WORK ORDER:
Below are the entries. Transcribe exactly the lines from the one with "4. Add monitoring and logging" through the one with "4. Deploy to testnet", ends included, and leave out all others.

(Stored items from a collection)

- - -

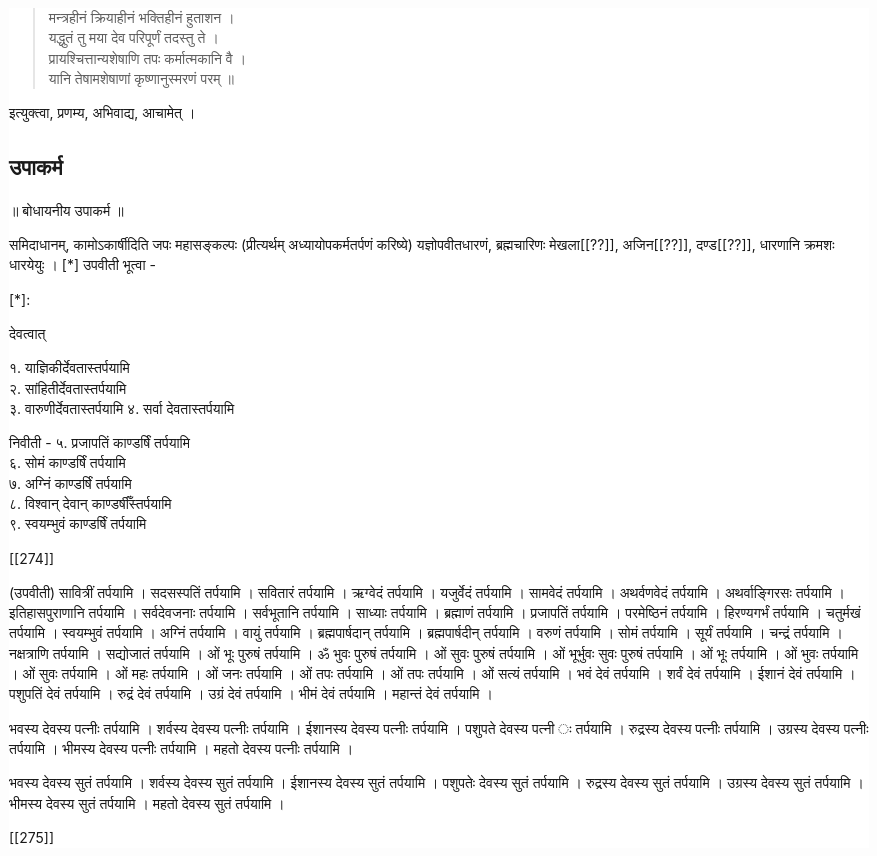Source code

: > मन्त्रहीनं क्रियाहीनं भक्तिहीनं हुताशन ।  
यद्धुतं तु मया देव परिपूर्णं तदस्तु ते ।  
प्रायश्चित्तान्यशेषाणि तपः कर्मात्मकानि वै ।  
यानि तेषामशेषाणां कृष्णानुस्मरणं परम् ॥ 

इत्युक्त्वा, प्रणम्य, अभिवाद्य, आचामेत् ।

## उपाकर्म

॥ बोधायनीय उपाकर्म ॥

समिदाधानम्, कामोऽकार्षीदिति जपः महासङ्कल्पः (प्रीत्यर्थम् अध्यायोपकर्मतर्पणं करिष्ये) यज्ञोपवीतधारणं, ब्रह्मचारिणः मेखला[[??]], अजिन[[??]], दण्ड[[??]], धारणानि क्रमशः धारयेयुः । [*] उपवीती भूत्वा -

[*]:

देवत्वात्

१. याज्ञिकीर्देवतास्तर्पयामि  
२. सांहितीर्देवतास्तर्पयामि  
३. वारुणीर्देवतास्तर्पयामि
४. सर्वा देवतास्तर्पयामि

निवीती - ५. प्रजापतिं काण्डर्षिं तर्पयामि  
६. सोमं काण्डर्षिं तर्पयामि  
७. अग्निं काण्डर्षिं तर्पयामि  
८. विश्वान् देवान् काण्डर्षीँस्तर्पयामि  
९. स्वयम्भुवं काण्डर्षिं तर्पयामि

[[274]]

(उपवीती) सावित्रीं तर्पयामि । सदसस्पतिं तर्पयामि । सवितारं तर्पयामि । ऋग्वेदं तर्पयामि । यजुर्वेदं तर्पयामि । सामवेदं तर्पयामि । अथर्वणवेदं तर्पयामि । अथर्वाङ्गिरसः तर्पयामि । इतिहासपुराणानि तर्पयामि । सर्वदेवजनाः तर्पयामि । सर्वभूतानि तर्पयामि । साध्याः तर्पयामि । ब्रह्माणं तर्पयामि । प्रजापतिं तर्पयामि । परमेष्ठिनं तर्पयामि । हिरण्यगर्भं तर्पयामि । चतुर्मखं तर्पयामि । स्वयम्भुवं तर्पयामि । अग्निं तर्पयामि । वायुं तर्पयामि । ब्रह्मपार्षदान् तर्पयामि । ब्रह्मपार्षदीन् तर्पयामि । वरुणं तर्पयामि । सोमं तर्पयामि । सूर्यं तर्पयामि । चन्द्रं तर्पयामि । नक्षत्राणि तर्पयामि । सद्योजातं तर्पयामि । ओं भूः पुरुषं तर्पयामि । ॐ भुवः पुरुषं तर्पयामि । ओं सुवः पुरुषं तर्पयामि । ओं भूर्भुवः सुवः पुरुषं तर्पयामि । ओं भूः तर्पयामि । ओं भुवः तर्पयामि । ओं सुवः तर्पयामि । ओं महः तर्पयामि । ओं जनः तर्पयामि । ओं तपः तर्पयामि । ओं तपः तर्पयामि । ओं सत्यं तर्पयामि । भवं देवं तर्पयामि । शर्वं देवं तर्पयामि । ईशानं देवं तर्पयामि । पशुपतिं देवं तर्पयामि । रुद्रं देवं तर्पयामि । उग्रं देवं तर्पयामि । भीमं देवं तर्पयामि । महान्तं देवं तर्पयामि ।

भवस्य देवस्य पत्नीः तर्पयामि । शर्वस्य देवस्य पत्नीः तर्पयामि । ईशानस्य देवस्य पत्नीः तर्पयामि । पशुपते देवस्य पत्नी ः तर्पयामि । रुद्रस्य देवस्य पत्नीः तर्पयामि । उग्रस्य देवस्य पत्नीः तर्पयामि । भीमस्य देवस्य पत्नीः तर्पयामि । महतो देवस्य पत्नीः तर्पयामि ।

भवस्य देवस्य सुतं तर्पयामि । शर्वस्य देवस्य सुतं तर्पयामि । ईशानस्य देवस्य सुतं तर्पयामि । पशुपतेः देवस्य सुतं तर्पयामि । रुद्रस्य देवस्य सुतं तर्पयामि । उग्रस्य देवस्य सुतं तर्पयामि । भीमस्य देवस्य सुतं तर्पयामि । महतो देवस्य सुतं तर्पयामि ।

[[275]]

- - -

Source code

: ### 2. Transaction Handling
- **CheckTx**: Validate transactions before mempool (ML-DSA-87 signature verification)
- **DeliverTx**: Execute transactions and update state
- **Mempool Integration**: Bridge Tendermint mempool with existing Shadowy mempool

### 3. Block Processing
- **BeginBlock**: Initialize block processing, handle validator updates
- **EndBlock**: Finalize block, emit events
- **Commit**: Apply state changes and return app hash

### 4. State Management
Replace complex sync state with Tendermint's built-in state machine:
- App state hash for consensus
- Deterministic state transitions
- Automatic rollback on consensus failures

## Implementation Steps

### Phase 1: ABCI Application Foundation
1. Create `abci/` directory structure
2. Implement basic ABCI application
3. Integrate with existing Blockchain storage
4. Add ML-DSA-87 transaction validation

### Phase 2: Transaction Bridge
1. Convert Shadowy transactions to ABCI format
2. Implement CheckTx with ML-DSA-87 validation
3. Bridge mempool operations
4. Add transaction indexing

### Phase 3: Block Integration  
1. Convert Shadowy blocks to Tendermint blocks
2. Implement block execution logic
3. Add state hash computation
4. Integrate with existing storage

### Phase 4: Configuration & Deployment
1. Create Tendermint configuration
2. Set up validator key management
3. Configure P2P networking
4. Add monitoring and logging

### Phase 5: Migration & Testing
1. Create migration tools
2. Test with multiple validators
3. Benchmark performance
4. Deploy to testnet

- - -

RESULT:
4. Add monitoring and logging

### Phase 5: Migration & Testing
1. Create migration tools
2. Test with multiple validators
3. Benchmark performance
4. Deploy to testnet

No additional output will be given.